Testo selezionato ▸
Quali sono i migliori alleati naturali per combattere i parassiti che colpiscono le nostre piante?

Rettili, anfibi, uccelli, mammiferi ma anche artropodi e addirittura altri insetti sono utilissimi aiutanti per proteggere le nostre piante da attacchi di parassiti, come ad esempio afidi, ragnetti rossi e acari. Rispettare queste creature significa quindi rispettare dei preziosi alleati dell’orto e del giardino, ma anche rispettare la BIODIVERSITA’ stessa. Favorire il loro insediamento nei nostri spazi risulta quindi una modalità semplice, poco dispendiosa e soprattutto sostenibile nella lotta contro i parassiti. Quali sono, quindi, questi piccoli ma fondamentali aiutanti?

Iniziamo con lo scoprire la coccinella, molto utile nell’orto e che viene utilizzata dai contadini nella lotta biologica: è in grado di deporre ben 400 uova nel mese di maggio. Si nutre di acari ed afidi, e spesso si stabilisce nei pressi delle colonie di questi parassiti.  La larva di coccinella il più grande nemico degli afidi: in una sola giornata ne può mangiare diverse decine. La larva, dopo essersi nutrita di una grande quantità di afidi, si trasforma in ninfa per diventare poi insetto adulto (la coccinella che noi tutti conosciamo). Da adulta continuerà a mangiare afidi, si accoppierà e farà tantissime uova da cui nasceranno tante larve che cominceranno a mangiare afidi … e così via. Le coccinelle più comuni sono rosse e hanno graziosi puntini neri sulle elitre, le ali indurite tipiche dei coleotteri che servono come corazza per proteggere le altre due ali.

Tra le oltre 6mila specie esistono però tantissime colorazioni differenti. Ci sono coccinelle rosse e arancioni, con e senza puntini neri. Ma esistono anche tantissime specie nere, gialle e marroni, ognuna con il suo caratteristico disegno e numero di puntini.
Contando i puntini puoi riconoscere le specie: 1, 2, 3 … 7 puntini neri, ecco come riconoscere la coccinella comune (Coccinella septempunctata). Alcune tra le specie più comuni possono essere facilmente riconosciute semplicemente contando i punti che decorano le elitre. E così possiamo avere la coccinella con due soli puntini (Adalia bipunctata), quella più comune e diffusa che ne ha sette (Coccinella septempunctata), quella che invece ne ha dieci (Adalia decempunctata), quella che ne ha quattordici (Propylea quatuordecimpunctata) e quella gialla, che di puntini neri ne ha ben ventidue (Psyllobora vigintiduopunctata).

I colori accessi ricordano ai predatori che non conviene mangiarle.

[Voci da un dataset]
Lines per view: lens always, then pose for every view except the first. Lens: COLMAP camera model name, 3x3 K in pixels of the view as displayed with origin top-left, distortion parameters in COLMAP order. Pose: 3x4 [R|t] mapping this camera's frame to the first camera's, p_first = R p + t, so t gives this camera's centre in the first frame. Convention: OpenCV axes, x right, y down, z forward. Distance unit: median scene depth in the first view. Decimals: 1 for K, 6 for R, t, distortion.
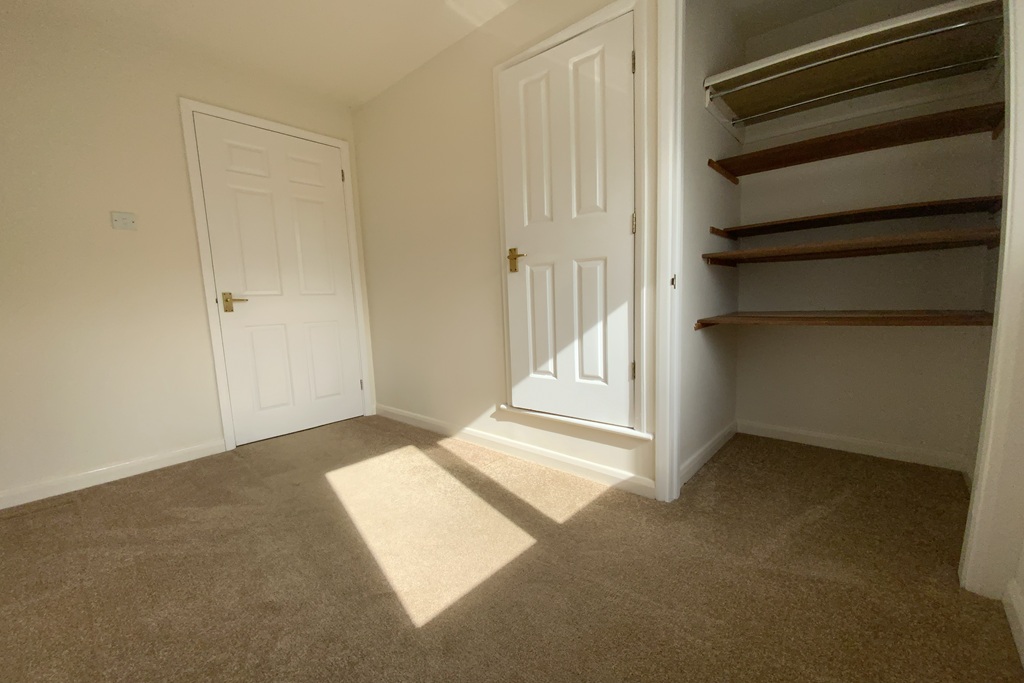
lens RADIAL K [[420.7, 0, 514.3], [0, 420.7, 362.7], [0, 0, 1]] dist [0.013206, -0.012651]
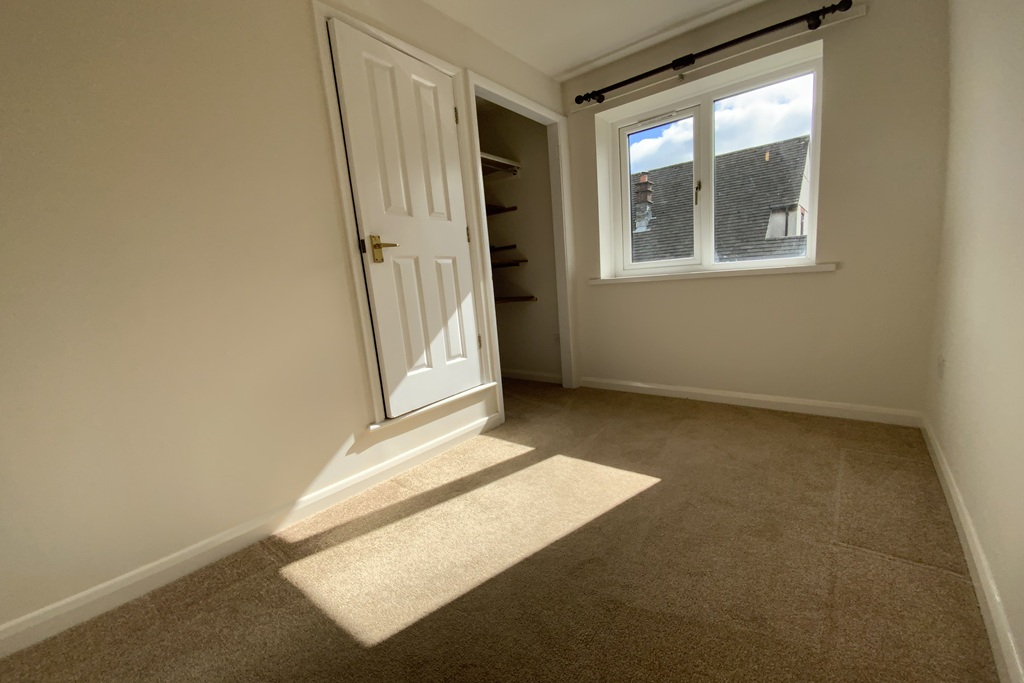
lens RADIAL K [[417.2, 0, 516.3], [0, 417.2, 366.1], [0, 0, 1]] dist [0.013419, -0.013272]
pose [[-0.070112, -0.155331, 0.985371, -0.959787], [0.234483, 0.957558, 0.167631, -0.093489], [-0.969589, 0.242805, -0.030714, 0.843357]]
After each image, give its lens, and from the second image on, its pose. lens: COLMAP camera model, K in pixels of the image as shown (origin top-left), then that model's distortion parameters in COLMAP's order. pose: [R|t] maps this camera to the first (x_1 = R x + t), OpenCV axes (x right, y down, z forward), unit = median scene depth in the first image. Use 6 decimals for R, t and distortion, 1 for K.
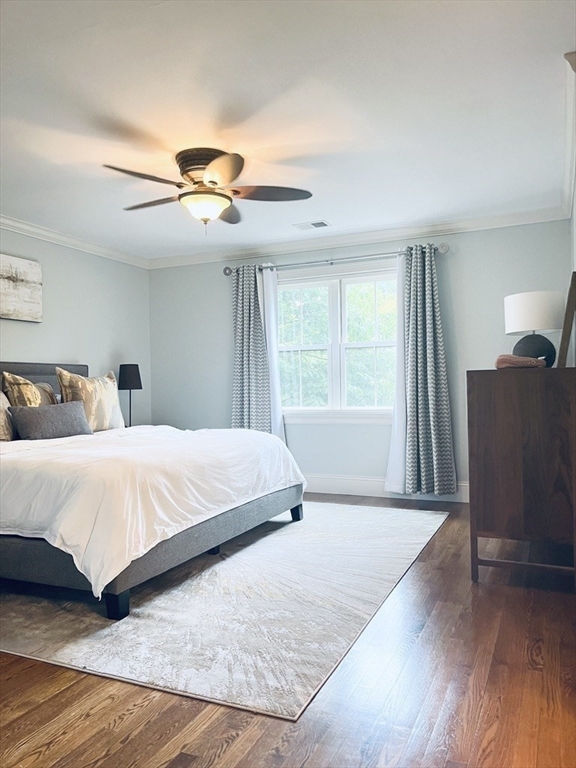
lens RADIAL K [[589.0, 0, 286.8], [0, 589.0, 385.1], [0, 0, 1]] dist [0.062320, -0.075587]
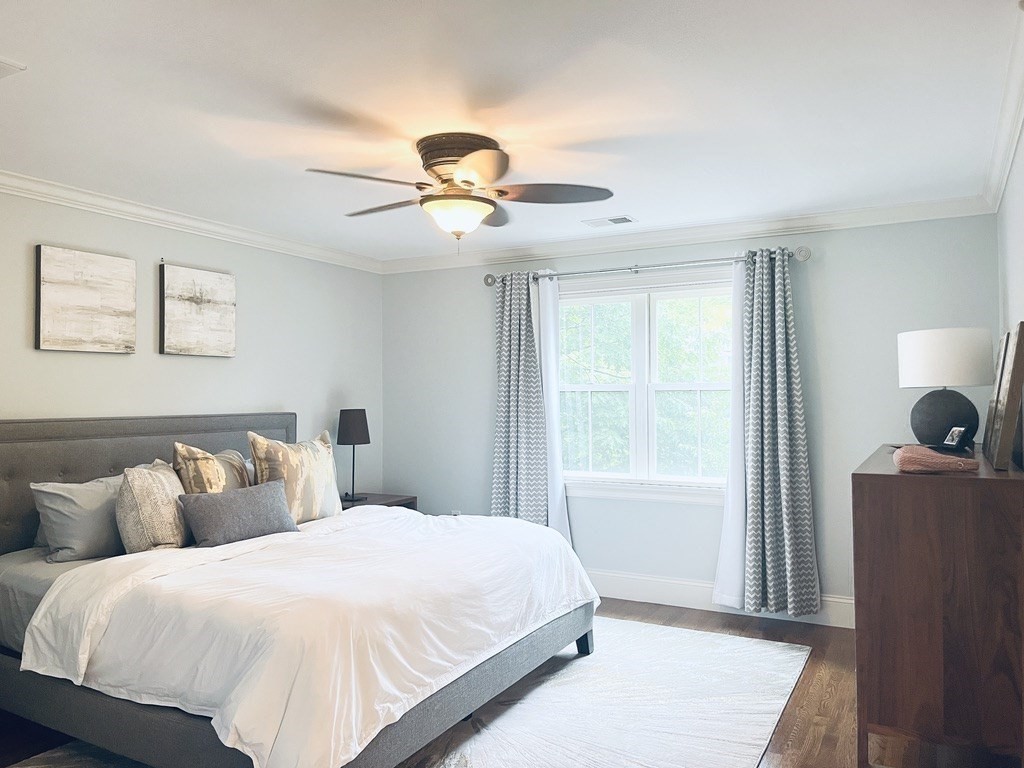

Elenco delle consegne ▸
• a. Secondo il testo sulle coccinelle, quante uova è in grado di deporre la coccinella nel mese di maggio?
• b. Indicare se ciascuna delle seguenti affermazioni concorda con il testo sulle coccinelle, rispondendo sì o no e citando le parole decisive del testo: (i) la coccinella più comune e diffusa ha sette puntini; (ii) le specie di coccinelle sono meno di mille; (iii) la Psyllobora vigintiduopunctata è gialla.
• c. Riprendere il testo sulle coccinelle e proseguirlo dall'ultima frase riportata.

Risultati ▸
• a. Ben 400 uova.

• b.
(i) Sì: «quella più comune e diffusa che ne ha sette (Coccinella septempunctata)».
(ii) No: «Tra le oltre 6mila specie esistono però tantissime colorazioni differenti».
(iii) Sì: «quella gialla, che di puntini neri ne ha ben ventidue (Psyllobora vigintiduopunctata)».

• c.
I vistosi colori delle coccinelle non servono, quindi, solamente a rendere più graziose e adorabili questi insetti, ma hanno una chiara e inequivocabile funzione comunicativa. I colori brillanti, detti aposematici, servono infatti ad avvisare eventuali predatori della tossicità o del cattivo sapore delle coccinelle. In questo modo piccoli rettili e uccelli recepiscono il messaggio ed evitano di mangiarle. Se infastidite alcune specie possono infatti rilasciare dalle articolazioni una sostanza liquida tossica di colore arancione, completamente innocua però per l’uomo.

Quando fa freddo le coccinelle si riparano in grandi gruppi, anche nelle nostre case. Trovano rifugio sotto le cortecce o tra le fessure delle rocce ma in città possono invadere anche soffitte, garage e le intercapedini tra gli infissi di porte e finestre. Se in casa trovate un gran numero di coccinelle ammassate tutte una vicino all’altra, sappiate che stanno solo cercando un posto dove andare in letargo e svernare, in attesa che fuori tornino temperature più miti e prede a sufficienza.

All’occorrenza possono diventare perfino cannibali!
Infatti, quando le prede scarseggiano e non è facile trovare gustosi afidi da mangiare, le coccinelle non risparmiano nessuno e possono mangiare uova, larve e pupe della loro stessa specie.
Succede però sono in casi estremi, quando l’ambiente è davvero povero di risorse e la sopravvivenza richiede decisioni estreme.
Possono deporre uova sterili come riserva di cibo: piccole uova gialle che vengono solitamente deposte sullo spazio inferiore delle foglie invase dagli afidi.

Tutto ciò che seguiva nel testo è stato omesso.